Aviso desde já que não é um post sobre o amigo do mafarrico que aqui nos visita com regularidade.

E aviso que é um post com um certo ciúme social à mistura, porque perdi a fama da sonseria há muito, muito tempo, ali pelas saídas da adolescência, que o proveito nunca tive muito.

Este é um desabafo sobre o sonso enquanto criatura que povoa as nossas vidas e quotidianos, que se cruza connosco todos os dias, de sorriso afivelado e imbecilidade sempre pronta a arrepiar-nos.

É sobre os sonsos que, em quantidade variável, povoam uma sala de professores como povoavam em tempos a nossa sala de aula enquanto alunos, assim como povoam qualquer local de trabalho ou espaço social. Os sonsos estão omnipresentes na nossa vida.

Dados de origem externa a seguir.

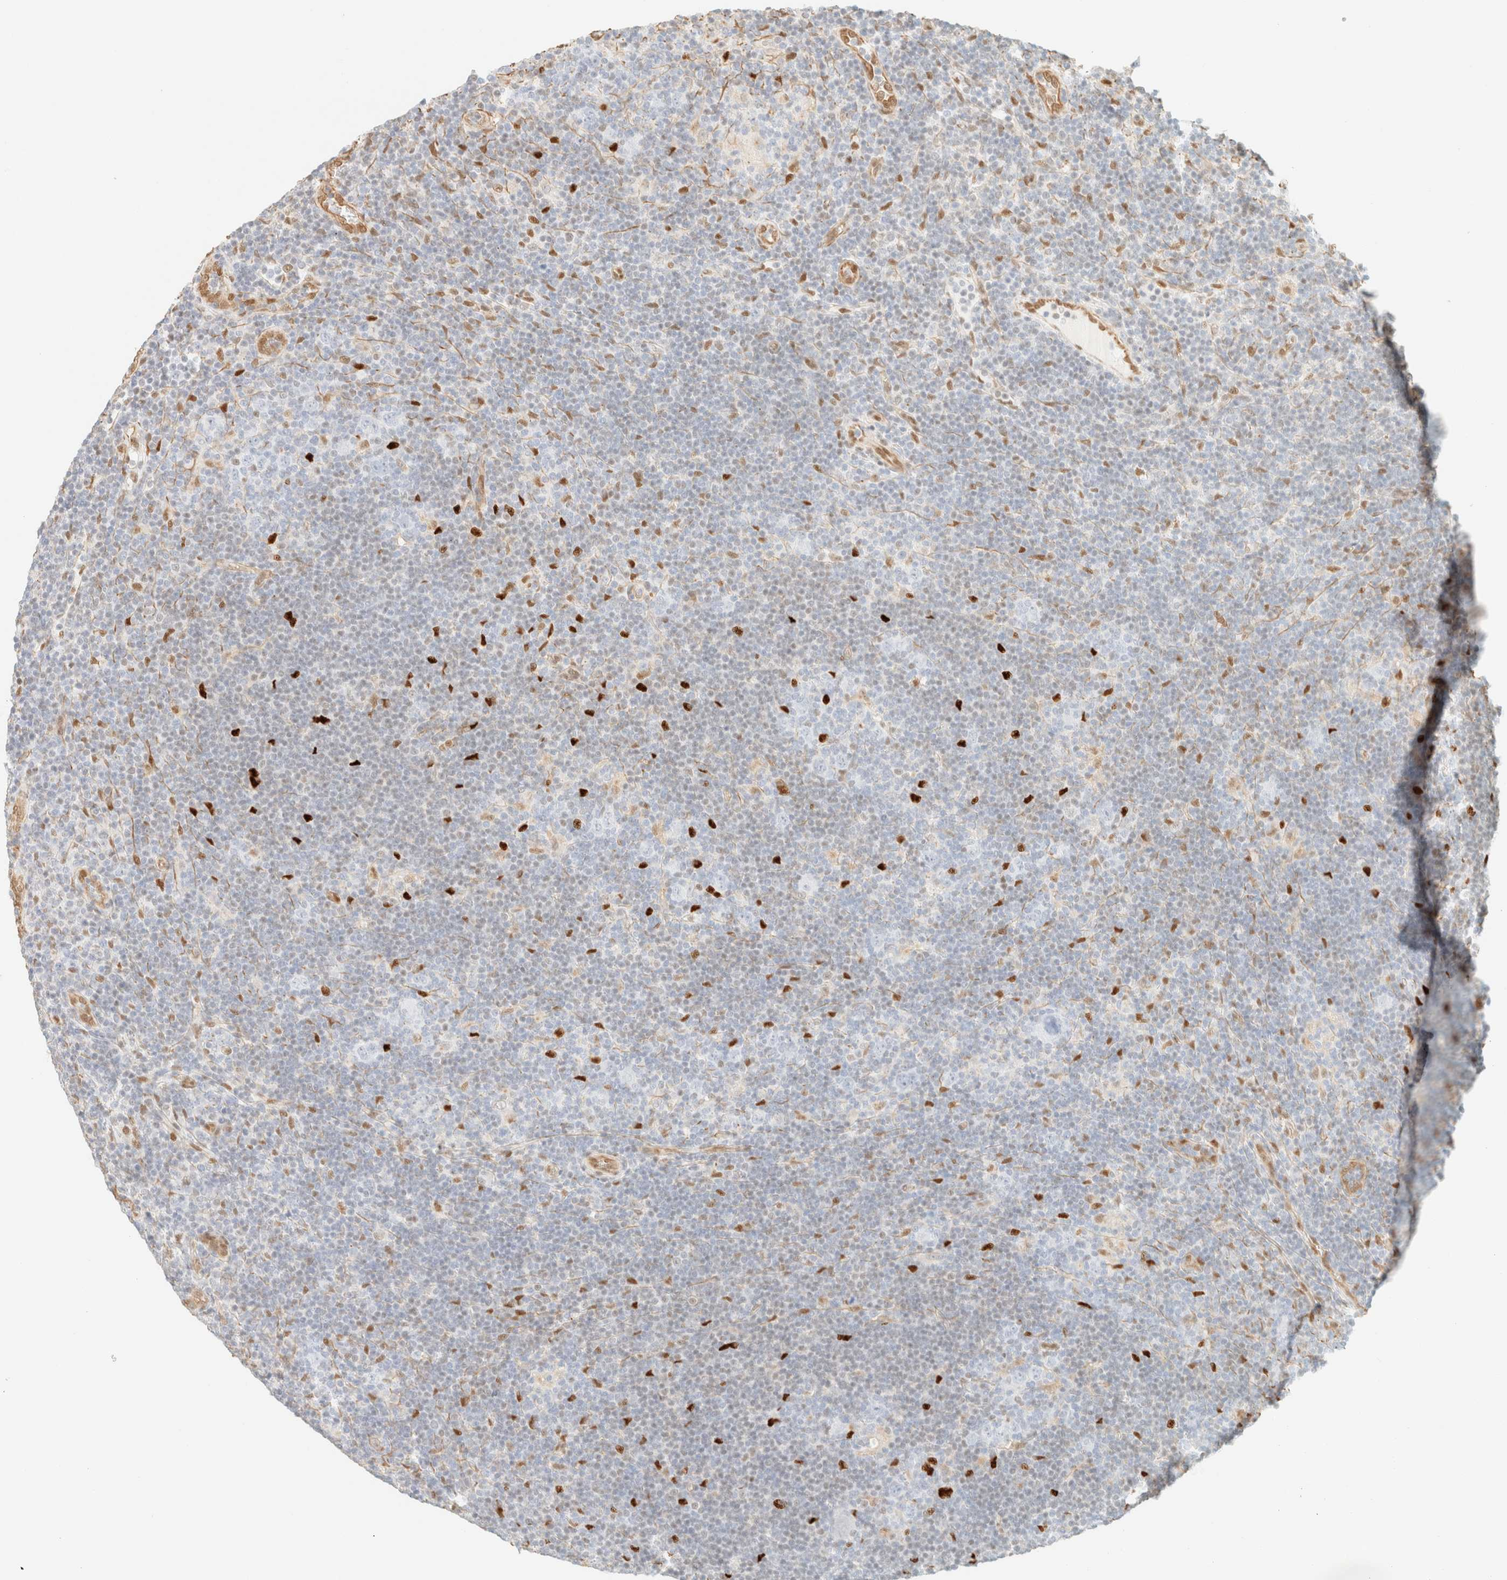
{"staining": {"intensity": "negative", "quantity": "none", "location": "none"}, "tissue": "lymphoma", "cell_type": "Tumor cells", "image_type": "cancer", "snomed": [{"axis": "morphology", "description": "Hodgkin's disease, NOS"}, {"axis": "topography", "description": "Lymph node"}], "caption": "Immunohistochemical staining of Hodgkin's disease reveals no significant staining in tumor cells.", "gene": "ZSCAN18", "patient": {"sex": "female", "age": 57}}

O sonso é aquela criatura que nunca fez nada do que fez ou, em tendo feito e sendo possível prová-lo, fez sem intenção, pois nunca tinha pensado nisso e muito menos que o que fez, faz ou fará, pode ter consequências, chatear, ofender, ser coisa de carácter duvidoso.

O sonso pode ser estúpido, mas em regra não o é. É alguém que se safa muito bem com as sacanices de terceira ordem que pratica com a descontracção própria da esperteza saloia que o habita, sacanices essas que são daquelas que moem, mesmo se não partem ossos. Está mais paredes-meias com o coitadinho, que a maior parte das pessoas acaba por achar mal confrontar, pois até é bom rapaz. O sonso é, também em regra, bem aceite e compreendido por muita gente que o rodeia e até protege, que acha mal que se diga que o sonso é sonso, mesmo quando admitem que o é. Mas, como também é visto como coitadinho, não devemos perturbá-lo.

O sonso é, pois, uma espécie protegida em diversos ecossistemas sociais onde exista muita gente com bom íntimo, bom coração e virtudes caritativas que em mim escasseiam ao ponto da nulidade.

Confesso, devido à minha natureza que alguns dizem sanguínea, outros dizem própria de um sangue de barata, o sonso chateia-me sobremaneira e chateia-me tanto mais quanto acabe por me auto-censurar na vontade de o desancar e acabar por ficar eu mal visto como um bruto incorrigível.

Por isso, há casos de sonsos que aturo ou vou aturando há anos. Não muitos, alguns apenas, mas que chegam para me fazer levantar o nevoeiro numa manhã ensolarada. E vou ou fui aturando por respeito a quem me diz, olha lá, ele é sonso e faz isso, mas é sem má intenção, coitadinho, nem percebe bem. Faz sem querer.

Mas o rai’s parta é que faz e eu, como já disse, duvido que seja tão estúpido como às vezes o querem fazer passar.

E o sonso quando confrontado, mesmo que de forma mínima, reage sempre com aquele ar de castor supreendido, arqueando muito as sobrancelhas como um desenho animado japonês ou um calimero injustiçado (caso os calimeros tivessem sobrancelhas debaixo da casquinha do ovo).

Pelo que, nos últimos tempos, decidi iniciar uma espécie de campanha unipessoal anti-sonso.

E por esses dias que se foram passando fiz um par de raides, confesso que ainda algo desajeitados pois não consegui varrer por completo o complexo de culpa que me inculcaram há anos em nome da defesa dos sonsos como espécie a proteger da agressão, no sentido de limpar alguns sonsos do meu horizonte visual quotidiano, assim a ver se mudam de passeio quando vamos em trajectórias potencialmente concordantes.

Ainda não deu para avaliar todos os efeitos, mas pelo menos já me fez ficar um pouco melhor comigo mesmo e quero mesmo acreditar que me reduziu os níveis de secreção de cortisol. A sério. É como se, por fim, tivesse começado a ver o fim a uma praga de brotoeja comichosa.

Era um pequeno prazer que me andava a negar a mim mesmo, sem vantagem outra que não fosse evitar este ou aquele olhar reprovador e a confirmação da minha discutível civilidade. Quando a efeitos negativos, a acumulação da exposição regular à sonsice ou sonseria estava claramente a afectar-me o brilho da cútis e a ensombrecer-me o olhar.

Agora posso dizer: há uma boa parte de mim que sorri com vontade quando vejo certos sonsos acelerar o passo para evitarem cruzar-se comigo. E as manhãs sorrirão sempre ensolaradas na minha direcção, mesmo quando os dias se convencerem que o Outono chegou.